I was given early access to Grok 3 earlier today, making me I think one of the first few who could run a quick vibe check.
— Andrej Karpathy (@karpathy) February 18, 2025
Thinking
✅ First, Grok 3 clearly has an around state of the art thinking model ("Think" button) and did great out of the box on my Settler's of Catan… pic.twitter.com/qIrUAN1IfD
Despite these improvements in logic and math-based tasks, Grok 3 still has notable weaknesses. Its humor remains limited, with Karpathy stating, “Sadly the model’s sense of humor does not appear to be obviously improved… joke generation remains stale and repetitive.” This suggests that xAI has yet to enhance the chatbot’s creative and conversational abilities.

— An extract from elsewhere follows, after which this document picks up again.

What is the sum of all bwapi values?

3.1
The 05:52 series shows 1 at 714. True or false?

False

Musk’s Legal Battle With OpenAI and xAI’s Position in the AI Race
Grok 3’s release comes as Musk remains locked in a legal battle with OpenAI. Musk, who co-founded OpenAI in 2015 before leaving, has accused the company of abandoning its nonprofit mission in favor of corporate partnerships, particularly its deepening ties with Microsoft.

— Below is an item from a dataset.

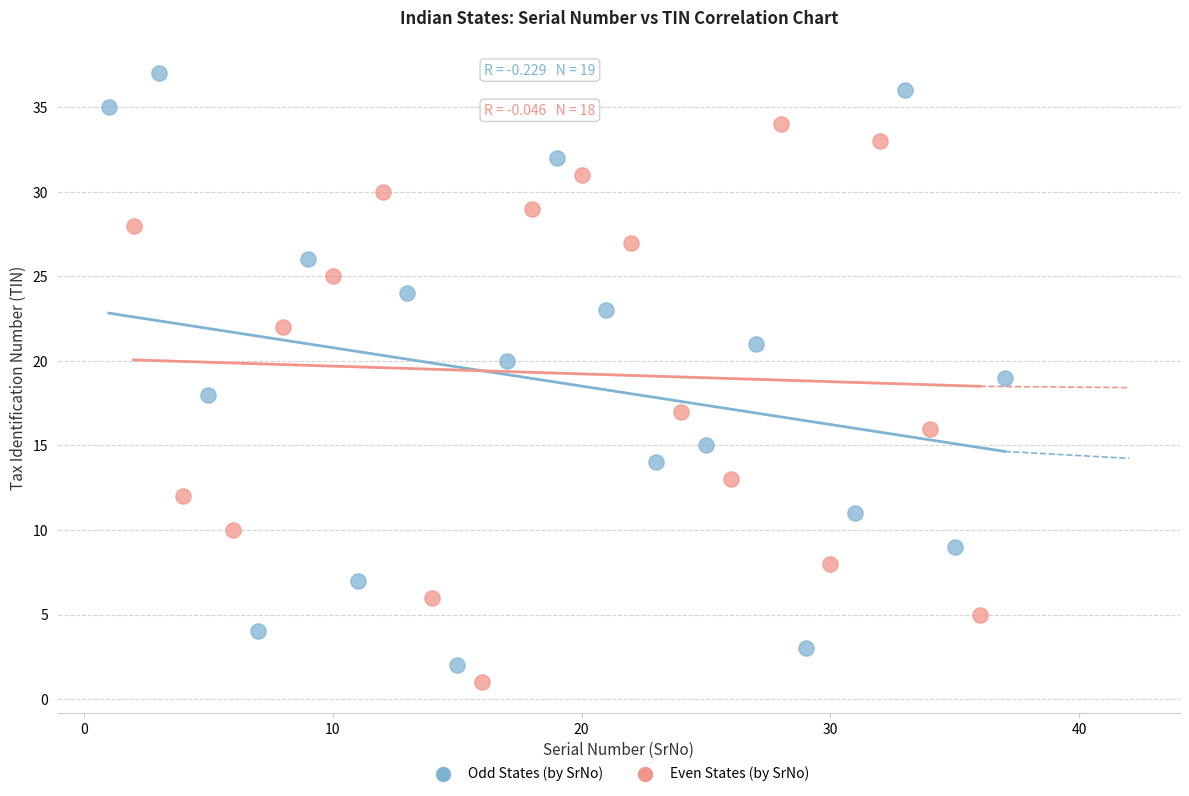

Which series reaches the maximum Y coordinate?

Odd States (by SrNo)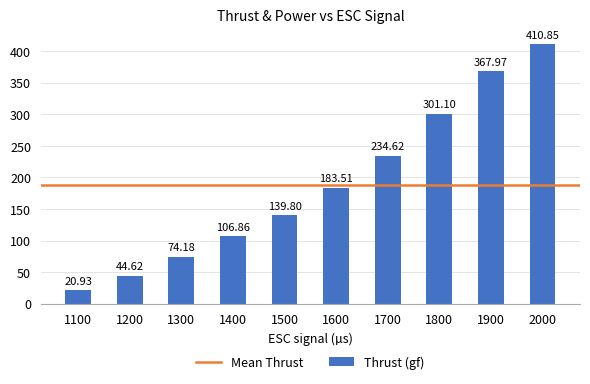

Approximately how many times larger is the value at 1300 compared to 1200?

1.7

Musk recently made a $97.4 billion bid to acquire OpenAI, which was rejected by their board. In his lawsuit against the company he is arguing that it had transformed into a “closed-source AI enterprise” focused on maximizing profits instead of advancing artificial intelligence for the benefit of humanity. OpenAI has denied these claims, stating that it remains committed to safe and ethical AI development.
By developing Grok 3 and integrating it into X, Musk is positioning xAI as an alternative to the AI ecosystems being built by OpenAI, Google, and Anthropic. The company’s decision to keep Grok’s training infrastructure separate from Microsoft and Google also signals a strategic shift toward AI independence.
Availability and What’s Next for Grok and xAI
Unlike OpenAI’s ChatGPT, which offers free and tiered subscription plans, Grok 3 remains behind a paywall, requiring users to subscribe to the highest premium tier on X to access its features.
In addition to the standard version of Grok 3, xAI is reportedly working on a more advanced variant called SuperGrok. While details remain scarce, Musk has hinted that SuperGrok will leverage even more compute power from the Colossus supercomputer, potentially offering stronger reasoning abilities and enhanced multimodal capabilities.
This could position SuperGrok as xAI’s answer to OpenAI’s most powerful enterprise-tier models, targeting researchers, developers, and businesses that require more sophisticated AI performance. However, no official launch date or pricing details for SuperGrok have been announced yet.
Musk has hinted earlier that Grok 4 is already in development and is expected to introduce advanced multimodal AI capabilities. This would allow the model to process not just text but also images, video, and real-time audio, similar to OpenAI’s GPT-4o.
With xAI’s aggressive expansion of Colossus, future iterations of Grok will likely continue to see improvements in reasoning, creativity, and real-time research capabilities. However, the company will need to address Deep Search’s reliability issues and enhance the chatbot’s engagement quality to truly rival the industry’s leading AI models.